Había arañado la noche su última campanada, se había exhalado el alba sobre la ciudad.

La mujer invisible, tendida bajo el sueño del mortal, temblaba el último paso de una danza sobre la cuerda floja del presente, que la arrojaba lejos del canto ancestral, del aullado latido de aquel corazón de hombre.

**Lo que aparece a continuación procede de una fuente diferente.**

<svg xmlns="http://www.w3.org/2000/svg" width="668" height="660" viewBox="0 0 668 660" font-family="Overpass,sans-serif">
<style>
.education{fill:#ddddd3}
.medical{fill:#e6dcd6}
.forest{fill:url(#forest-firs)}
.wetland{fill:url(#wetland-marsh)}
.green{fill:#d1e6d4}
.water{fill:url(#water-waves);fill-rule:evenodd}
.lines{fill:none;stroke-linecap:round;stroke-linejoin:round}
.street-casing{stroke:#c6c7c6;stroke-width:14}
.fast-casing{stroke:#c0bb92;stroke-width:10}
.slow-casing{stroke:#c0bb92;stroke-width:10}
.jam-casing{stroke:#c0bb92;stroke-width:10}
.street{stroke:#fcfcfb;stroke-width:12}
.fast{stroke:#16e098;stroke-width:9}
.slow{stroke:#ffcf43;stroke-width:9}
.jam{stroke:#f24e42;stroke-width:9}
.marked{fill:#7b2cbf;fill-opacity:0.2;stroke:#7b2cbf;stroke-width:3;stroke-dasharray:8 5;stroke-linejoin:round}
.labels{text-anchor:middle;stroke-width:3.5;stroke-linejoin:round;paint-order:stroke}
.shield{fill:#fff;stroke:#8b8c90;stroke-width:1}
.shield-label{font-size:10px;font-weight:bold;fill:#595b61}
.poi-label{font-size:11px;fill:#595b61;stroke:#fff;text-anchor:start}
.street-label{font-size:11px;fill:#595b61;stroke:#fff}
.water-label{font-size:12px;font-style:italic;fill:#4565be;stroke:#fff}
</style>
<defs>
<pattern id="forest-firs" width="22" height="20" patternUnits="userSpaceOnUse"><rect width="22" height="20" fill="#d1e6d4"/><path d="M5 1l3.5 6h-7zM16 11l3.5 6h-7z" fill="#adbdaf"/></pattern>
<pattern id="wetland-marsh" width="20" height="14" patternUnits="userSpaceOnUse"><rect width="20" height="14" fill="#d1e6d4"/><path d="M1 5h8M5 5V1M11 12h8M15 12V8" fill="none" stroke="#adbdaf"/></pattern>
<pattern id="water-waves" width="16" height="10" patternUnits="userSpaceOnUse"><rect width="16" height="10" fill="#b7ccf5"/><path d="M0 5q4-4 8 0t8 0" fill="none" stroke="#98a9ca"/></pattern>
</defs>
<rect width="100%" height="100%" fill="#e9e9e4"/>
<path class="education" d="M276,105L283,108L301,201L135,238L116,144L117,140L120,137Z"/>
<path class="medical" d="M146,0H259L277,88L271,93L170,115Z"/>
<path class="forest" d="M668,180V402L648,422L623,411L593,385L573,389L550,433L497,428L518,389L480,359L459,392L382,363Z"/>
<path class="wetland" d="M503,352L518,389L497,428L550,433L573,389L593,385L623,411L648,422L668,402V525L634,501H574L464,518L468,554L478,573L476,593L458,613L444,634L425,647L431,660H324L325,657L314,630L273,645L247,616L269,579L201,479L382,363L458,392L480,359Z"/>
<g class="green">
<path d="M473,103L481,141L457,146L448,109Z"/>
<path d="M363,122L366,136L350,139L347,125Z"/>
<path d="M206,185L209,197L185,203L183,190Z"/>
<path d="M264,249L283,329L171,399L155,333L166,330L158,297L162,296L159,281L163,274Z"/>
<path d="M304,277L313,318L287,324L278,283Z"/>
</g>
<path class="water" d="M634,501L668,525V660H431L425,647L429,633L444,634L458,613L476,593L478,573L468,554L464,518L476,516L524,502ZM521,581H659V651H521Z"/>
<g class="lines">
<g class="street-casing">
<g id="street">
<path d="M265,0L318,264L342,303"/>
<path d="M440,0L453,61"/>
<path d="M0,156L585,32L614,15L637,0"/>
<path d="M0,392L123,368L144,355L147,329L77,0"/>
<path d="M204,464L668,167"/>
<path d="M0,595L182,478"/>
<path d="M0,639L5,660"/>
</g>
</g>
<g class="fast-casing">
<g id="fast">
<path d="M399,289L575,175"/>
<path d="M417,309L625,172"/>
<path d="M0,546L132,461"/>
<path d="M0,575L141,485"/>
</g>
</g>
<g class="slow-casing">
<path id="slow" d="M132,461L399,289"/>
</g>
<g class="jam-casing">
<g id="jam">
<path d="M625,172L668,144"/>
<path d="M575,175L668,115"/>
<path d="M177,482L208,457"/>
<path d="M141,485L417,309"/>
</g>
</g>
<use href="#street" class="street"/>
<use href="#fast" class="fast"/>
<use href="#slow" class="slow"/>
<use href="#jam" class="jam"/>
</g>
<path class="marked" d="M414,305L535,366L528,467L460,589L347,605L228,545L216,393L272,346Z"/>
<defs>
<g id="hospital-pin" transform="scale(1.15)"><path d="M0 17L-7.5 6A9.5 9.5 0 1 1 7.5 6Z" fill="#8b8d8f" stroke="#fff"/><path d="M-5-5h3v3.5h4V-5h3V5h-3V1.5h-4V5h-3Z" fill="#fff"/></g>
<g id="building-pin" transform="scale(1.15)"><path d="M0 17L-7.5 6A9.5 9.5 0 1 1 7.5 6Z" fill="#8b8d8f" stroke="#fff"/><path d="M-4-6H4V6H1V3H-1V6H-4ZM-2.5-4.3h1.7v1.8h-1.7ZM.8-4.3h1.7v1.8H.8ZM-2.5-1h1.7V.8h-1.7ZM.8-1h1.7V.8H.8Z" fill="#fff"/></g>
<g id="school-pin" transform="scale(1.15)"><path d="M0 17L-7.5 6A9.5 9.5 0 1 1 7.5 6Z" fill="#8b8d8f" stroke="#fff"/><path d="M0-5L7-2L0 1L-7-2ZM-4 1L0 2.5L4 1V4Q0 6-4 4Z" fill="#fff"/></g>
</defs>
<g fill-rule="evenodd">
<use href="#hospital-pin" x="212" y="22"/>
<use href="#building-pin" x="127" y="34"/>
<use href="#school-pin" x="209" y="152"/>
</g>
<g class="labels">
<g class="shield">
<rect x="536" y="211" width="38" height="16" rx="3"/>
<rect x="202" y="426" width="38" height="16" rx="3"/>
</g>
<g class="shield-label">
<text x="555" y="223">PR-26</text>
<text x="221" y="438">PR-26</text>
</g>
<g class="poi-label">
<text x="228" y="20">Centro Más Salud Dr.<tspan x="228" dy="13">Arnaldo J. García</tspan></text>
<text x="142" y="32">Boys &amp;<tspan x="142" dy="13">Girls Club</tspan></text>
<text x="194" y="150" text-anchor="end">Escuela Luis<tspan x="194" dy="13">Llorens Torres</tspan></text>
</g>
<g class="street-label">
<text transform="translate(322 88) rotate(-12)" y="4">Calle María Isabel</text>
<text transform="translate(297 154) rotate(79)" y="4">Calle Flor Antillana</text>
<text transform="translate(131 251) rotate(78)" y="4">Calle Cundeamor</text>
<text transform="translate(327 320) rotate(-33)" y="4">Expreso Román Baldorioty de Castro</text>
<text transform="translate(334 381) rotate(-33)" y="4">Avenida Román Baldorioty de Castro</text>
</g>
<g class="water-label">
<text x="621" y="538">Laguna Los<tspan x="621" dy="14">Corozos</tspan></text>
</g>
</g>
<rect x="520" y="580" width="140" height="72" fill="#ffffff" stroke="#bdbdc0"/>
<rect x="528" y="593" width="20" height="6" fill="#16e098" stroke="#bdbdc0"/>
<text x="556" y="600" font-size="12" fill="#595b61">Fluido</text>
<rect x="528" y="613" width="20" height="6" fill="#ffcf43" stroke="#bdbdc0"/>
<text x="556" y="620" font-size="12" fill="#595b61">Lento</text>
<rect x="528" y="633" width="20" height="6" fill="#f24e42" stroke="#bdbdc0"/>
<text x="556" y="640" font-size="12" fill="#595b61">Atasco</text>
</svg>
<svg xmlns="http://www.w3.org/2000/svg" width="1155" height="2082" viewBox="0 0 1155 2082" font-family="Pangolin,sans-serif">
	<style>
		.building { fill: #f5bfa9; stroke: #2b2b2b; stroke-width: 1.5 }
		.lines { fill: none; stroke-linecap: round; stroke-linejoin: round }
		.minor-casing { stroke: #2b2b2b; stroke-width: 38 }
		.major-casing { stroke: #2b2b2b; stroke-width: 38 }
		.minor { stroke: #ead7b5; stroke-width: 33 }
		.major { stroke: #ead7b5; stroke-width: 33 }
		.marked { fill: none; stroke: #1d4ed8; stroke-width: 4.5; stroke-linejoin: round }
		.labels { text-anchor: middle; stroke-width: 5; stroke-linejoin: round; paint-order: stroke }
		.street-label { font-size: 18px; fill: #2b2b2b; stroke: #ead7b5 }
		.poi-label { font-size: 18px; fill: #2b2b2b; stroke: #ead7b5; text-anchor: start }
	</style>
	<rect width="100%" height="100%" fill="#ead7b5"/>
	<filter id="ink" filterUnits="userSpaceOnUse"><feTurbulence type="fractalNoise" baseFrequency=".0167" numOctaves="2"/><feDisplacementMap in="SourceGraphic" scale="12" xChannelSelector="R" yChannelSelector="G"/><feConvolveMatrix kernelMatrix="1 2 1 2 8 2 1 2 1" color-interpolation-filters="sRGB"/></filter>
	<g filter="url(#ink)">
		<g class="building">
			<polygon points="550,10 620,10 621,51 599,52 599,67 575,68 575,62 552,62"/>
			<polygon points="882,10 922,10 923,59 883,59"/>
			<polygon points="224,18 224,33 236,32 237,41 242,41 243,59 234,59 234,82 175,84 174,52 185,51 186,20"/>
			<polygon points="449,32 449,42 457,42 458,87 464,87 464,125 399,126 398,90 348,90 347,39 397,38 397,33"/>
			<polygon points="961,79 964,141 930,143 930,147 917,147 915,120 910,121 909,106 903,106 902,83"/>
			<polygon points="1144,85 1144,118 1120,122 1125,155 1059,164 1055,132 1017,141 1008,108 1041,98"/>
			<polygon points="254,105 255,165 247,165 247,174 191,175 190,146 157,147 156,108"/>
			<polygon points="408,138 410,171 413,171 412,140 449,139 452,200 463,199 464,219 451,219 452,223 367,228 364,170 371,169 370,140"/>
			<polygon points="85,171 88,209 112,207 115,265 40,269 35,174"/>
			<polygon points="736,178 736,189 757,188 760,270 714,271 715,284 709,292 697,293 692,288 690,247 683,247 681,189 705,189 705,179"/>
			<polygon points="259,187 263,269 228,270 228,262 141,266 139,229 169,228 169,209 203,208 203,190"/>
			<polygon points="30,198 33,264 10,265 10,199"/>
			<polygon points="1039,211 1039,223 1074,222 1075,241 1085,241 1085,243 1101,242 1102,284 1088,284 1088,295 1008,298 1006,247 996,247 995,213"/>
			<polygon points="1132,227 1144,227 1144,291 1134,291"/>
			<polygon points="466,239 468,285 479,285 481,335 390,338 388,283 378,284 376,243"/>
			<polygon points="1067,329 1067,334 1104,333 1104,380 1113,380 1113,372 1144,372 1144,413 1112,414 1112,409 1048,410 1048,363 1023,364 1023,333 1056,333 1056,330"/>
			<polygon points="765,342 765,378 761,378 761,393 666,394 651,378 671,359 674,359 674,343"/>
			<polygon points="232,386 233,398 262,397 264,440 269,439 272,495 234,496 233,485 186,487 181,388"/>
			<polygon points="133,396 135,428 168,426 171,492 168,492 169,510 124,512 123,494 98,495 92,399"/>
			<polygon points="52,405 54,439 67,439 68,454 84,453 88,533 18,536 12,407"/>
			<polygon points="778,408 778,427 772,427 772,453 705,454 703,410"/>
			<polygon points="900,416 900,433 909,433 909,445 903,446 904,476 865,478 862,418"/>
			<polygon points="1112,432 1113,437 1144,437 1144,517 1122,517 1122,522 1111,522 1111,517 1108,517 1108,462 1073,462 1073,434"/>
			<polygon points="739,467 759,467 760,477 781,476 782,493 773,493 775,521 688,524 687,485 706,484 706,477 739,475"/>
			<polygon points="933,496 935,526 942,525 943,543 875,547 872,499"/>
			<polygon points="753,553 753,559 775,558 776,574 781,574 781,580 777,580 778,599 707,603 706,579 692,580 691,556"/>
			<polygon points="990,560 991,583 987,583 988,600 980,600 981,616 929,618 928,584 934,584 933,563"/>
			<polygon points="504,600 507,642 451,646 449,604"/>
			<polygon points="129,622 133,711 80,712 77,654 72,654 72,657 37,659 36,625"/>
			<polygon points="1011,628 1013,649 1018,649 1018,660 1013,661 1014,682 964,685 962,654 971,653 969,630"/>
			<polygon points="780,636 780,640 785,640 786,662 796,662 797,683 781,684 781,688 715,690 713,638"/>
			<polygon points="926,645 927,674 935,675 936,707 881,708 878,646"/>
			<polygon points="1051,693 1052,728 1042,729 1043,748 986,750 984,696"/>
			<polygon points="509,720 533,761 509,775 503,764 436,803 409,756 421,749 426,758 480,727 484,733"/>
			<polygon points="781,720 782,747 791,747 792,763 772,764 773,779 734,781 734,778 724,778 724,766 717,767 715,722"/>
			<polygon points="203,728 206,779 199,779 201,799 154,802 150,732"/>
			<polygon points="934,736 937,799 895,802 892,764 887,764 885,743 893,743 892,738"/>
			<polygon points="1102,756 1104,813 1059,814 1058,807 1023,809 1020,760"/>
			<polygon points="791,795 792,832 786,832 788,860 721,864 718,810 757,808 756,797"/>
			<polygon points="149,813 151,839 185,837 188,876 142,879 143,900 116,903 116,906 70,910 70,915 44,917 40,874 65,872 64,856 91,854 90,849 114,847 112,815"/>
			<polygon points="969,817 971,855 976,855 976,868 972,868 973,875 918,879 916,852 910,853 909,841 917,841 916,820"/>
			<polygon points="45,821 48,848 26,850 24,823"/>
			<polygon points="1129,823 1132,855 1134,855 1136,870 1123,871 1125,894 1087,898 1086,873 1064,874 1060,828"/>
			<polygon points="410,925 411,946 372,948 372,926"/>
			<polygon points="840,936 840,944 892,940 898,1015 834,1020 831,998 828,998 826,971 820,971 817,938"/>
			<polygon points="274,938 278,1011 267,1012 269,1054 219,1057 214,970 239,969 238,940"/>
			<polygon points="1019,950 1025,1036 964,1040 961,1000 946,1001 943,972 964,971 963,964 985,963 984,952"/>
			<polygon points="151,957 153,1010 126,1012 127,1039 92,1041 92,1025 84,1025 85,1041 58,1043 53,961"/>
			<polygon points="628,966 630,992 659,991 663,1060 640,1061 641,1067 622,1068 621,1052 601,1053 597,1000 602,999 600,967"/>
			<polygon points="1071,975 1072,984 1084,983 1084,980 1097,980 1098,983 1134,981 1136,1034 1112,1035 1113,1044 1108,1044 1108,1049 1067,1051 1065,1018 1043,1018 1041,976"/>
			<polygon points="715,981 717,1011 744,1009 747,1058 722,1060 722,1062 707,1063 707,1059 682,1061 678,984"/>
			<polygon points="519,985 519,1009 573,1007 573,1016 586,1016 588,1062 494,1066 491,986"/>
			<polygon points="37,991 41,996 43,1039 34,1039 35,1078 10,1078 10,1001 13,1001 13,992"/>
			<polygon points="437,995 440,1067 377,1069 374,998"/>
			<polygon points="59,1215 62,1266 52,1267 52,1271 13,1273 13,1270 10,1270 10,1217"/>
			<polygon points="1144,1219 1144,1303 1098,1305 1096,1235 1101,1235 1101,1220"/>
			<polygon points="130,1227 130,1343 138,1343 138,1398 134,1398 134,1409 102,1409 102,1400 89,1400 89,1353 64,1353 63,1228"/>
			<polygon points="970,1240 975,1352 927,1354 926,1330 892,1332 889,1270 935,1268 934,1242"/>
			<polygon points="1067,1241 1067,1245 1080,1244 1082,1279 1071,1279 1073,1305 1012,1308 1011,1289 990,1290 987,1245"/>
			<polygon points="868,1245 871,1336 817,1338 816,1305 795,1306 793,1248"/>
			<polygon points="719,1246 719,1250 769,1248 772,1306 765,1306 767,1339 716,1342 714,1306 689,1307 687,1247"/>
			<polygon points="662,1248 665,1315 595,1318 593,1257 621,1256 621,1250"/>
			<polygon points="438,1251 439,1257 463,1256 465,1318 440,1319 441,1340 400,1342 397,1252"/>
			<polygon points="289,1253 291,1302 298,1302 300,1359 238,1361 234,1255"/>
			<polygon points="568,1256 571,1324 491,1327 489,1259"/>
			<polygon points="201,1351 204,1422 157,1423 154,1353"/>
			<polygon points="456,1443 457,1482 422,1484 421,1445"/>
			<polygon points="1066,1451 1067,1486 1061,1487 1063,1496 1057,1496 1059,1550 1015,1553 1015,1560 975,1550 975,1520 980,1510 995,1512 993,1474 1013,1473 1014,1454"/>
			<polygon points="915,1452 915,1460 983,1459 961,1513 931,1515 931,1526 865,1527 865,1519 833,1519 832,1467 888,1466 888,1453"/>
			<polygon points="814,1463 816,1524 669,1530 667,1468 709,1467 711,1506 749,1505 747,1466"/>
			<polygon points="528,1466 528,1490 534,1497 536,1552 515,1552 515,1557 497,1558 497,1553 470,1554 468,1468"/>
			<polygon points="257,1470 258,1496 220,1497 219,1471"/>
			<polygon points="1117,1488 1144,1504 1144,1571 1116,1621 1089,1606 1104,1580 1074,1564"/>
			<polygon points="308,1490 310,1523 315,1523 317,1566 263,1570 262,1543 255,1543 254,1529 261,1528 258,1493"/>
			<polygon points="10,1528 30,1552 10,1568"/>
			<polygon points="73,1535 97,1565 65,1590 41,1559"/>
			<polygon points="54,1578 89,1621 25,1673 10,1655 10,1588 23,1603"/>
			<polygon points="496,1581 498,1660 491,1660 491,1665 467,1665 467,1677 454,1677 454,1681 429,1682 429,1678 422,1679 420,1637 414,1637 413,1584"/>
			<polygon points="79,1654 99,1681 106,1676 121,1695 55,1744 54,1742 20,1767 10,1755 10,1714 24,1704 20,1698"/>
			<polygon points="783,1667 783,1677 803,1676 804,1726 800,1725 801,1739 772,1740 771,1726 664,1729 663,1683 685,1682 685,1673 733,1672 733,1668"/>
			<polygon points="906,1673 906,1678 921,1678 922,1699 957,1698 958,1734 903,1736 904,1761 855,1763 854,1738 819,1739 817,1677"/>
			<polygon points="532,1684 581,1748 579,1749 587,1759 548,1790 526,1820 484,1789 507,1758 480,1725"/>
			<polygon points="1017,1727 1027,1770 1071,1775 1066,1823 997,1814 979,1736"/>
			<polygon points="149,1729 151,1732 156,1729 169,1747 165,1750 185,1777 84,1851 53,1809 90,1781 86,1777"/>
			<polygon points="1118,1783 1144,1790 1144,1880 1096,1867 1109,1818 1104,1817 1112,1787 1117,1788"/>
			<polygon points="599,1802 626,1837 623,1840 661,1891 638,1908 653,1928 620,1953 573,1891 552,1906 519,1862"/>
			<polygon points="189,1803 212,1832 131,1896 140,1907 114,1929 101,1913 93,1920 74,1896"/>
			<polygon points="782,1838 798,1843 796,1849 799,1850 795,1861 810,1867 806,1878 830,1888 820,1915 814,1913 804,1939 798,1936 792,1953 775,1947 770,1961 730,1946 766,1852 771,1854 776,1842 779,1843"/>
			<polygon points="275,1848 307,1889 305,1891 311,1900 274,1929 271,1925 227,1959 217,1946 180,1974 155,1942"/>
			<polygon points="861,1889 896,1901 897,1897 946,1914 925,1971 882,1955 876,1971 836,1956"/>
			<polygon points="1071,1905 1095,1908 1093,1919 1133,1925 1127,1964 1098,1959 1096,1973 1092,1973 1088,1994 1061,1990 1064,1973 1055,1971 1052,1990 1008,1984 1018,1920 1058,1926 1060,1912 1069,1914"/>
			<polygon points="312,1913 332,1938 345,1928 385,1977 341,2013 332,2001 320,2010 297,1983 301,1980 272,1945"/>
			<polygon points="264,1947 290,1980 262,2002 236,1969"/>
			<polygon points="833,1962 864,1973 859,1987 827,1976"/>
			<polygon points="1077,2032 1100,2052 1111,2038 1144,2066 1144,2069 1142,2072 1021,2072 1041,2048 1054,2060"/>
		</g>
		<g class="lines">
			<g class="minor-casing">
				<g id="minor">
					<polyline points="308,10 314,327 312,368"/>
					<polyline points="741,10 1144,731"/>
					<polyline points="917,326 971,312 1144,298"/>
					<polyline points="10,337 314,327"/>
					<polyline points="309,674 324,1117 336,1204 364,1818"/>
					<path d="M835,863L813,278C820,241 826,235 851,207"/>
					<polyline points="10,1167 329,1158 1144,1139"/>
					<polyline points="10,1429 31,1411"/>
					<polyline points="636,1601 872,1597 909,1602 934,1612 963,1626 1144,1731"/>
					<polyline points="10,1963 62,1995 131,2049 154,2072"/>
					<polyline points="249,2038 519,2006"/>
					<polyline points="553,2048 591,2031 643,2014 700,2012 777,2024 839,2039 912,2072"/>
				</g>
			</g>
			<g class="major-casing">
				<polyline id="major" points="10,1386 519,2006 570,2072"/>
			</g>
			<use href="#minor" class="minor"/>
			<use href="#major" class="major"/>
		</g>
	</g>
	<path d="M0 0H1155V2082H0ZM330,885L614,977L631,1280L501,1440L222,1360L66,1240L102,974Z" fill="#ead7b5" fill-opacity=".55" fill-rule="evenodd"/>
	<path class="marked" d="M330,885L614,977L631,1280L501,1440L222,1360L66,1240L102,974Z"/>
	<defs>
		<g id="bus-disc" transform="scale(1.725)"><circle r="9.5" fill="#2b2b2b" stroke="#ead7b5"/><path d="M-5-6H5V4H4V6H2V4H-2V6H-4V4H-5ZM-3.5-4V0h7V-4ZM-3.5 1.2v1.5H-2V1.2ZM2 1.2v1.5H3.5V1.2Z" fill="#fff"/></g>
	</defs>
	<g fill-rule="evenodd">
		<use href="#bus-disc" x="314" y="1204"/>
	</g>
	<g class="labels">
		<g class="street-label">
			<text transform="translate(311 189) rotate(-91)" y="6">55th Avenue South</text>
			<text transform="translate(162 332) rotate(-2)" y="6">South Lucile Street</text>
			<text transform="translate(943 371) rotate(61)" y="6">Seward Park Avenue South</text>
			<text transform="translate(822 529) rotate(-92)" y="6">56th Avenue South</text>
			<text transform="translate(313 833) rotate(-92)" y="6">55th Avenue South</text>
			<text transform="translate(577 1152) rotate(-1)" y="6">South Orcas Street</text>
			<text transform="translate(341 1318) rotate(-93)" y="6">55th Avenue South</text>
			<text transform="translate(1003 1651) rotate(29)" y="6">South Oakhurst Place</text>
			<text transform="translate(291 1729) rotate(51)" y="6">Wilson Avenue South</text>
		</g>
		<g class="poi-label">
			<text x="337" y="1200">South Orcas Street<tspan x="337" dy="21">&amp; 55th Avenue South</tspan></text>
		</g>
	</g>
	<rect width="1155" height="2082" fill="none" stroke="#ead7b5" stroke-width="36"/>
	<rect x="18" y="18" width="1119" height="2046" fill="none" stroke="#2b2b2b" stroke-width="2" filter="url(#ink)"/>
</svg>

La gata, sumida junto a la ventana, en el porte de real de su felino cuerpo, clavaba su mirada de puerta a los mundos en la sibila. Rasgando su corazón, desnudaba el velo con una lírica atroz, que arrancaba a la realidad de su propio sueño.

La mujer ancestral separó su alma de aquel humano cuerpo.

Jirones de átomos y mundos parecieron derramarse la fugacidad sobre los párpados cerrados del amante.

El sol, hirió su mirada cincelada con estrellas milenarias; y la sibila lloró sin presente su futuro.

La sibila, lloró.

Había arañado la noche su última campanada exhalando en el alba su pequeña muerte, el beso del amante , que jamás, recordaría el canto y la verdad con la que le hacía el amor, aquella palabra de oráculos.

Él jamás se enroscaría en su piel.

“Juntos” era una voz inexistente.

Eran el punto de fuga de un olvidado ayer, donde el amor de una invisible mujer, se acunaba la noche y el futuro, para entregarse a los brazos de sus propios lobos.